Why Chinese Tech & US Film Production Need Each Other

Photo of Tim Mulligan
by Tim Mulligan

iStock_000016059660_SmallThursday’s (January 25th) announcement that Tencent was acquiring 10% of movie and TV production company Skydance Media, revealed the latest front in the content war being fought between tech and media, and increasingly between US companies and their Chinese competitors.

Skydance Media, now valued at $1.5 billion following the Tencent equity acquisition, was launched in 2010 by Oracle Founder Larry Ellison’s son David Ellison. (Larry Ellison’s daughter Megan is also the founder of production company Annapurna Pictures). Skydance specialises in action and sci-fi franchises, such as Mission Impossible, Star Trek, and Terminator—all titles that appeal to audiences outside of the US.

US movie audiences are eroding while Chinese audiences continue to grow

From a US film production point of view, an approach by a significant Chinese content player is to be welcomed. In 2017, US box office receipts were down 9% on 2016 numbers. At the same time, Chinese box office receipts were up 13% on the back of a 4% increase in ticket sales. This suggests that Chinese audiences still have considerable room for increased pricing, generating higher average revenue per user (a tactic US theatres have spent the last decade using to conceal declining ticket sales.) China’s $8.5 billion box office is now only 18% below the US, which means that if the current trend continues, then 2018 is the year when China becomes a more important box office market for the US movie industry than the US.

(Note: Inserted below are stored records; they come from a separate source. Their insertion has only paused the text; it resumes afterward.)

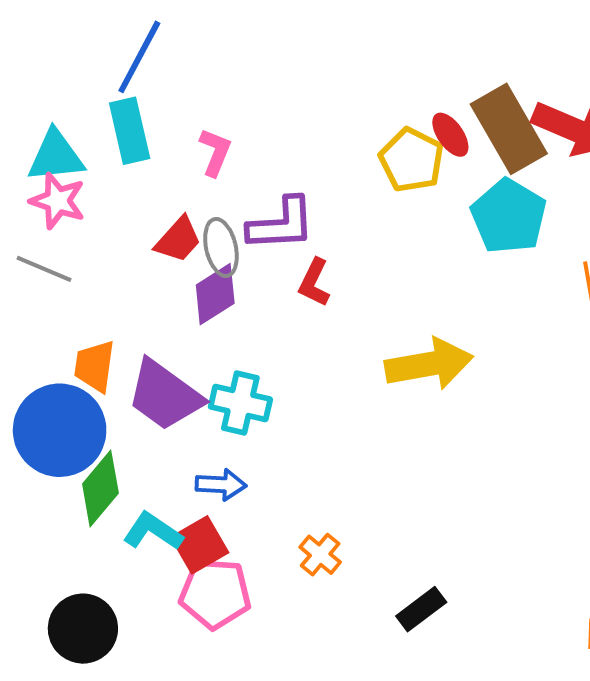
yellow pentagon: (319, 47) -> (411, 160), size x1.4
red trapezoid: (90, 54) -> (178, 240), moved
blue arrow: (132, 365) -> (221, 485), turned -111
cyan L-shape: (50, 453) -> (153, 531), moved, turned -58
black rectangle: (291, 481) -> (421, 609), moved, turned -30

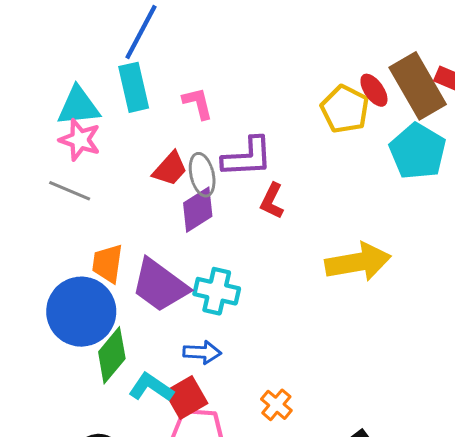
pink L-shape: (215, 152) -> (198, 103), turned -36

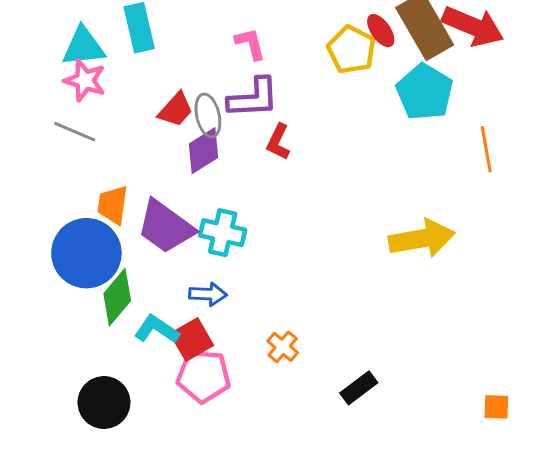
pink L-shape: (198, 103) -> (250, 44), moved
yellow arrow: (358, 262) -> (422, 239), moved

Crucially, the most successful format for Chinese audiences are action and sci-fi. Add to this the fact that China imposes a quota cap of 34 foreign films per year in the country, and partnering with a significant Chinese partner makes even more sense.

Tencent brings monetisable audiences as well as cash to the equation

Aside from being part of the world’s fastest growing box office market with increased revenues, Tencent had another huge selling point for US audiences: Tencent Video—a service it deploys via its QQ messaging platform ecosystem. Tencent video is a rare example of a successful monetisation strategy for messaging apps which now serve more than 7.2 billion monthly active users. Monetising these highly-engaged users is notoriously difficult as struggling US messaging app owner Snap attests to in its public filings.

So, not only does Tencent bring cash and partnership opportunities, it also brings a next-generation audience monetisation channel for a US film production company looking to future proof itself against changing consumer behaviours.

For Tencent the opportunity to lock in on-demand Hollywood content for its domestic audiences is hugely appealing and helps it build a content moat against streaming video app competitors in the Chinese market. And, of course, buying a minority stake allows cash generative Tencent to invest in non-Chinese assets without inciting displeasure from the Chinese regulatory authorities, i.e. the National Development and Reform Commission, which is currently closely scrutinising and vetoing international acquisitions by Chinese conglomerates.

Last week’s deal, while a significant milestone for both Skydance and Tencent, it also represents the future proofing of the film industry in general.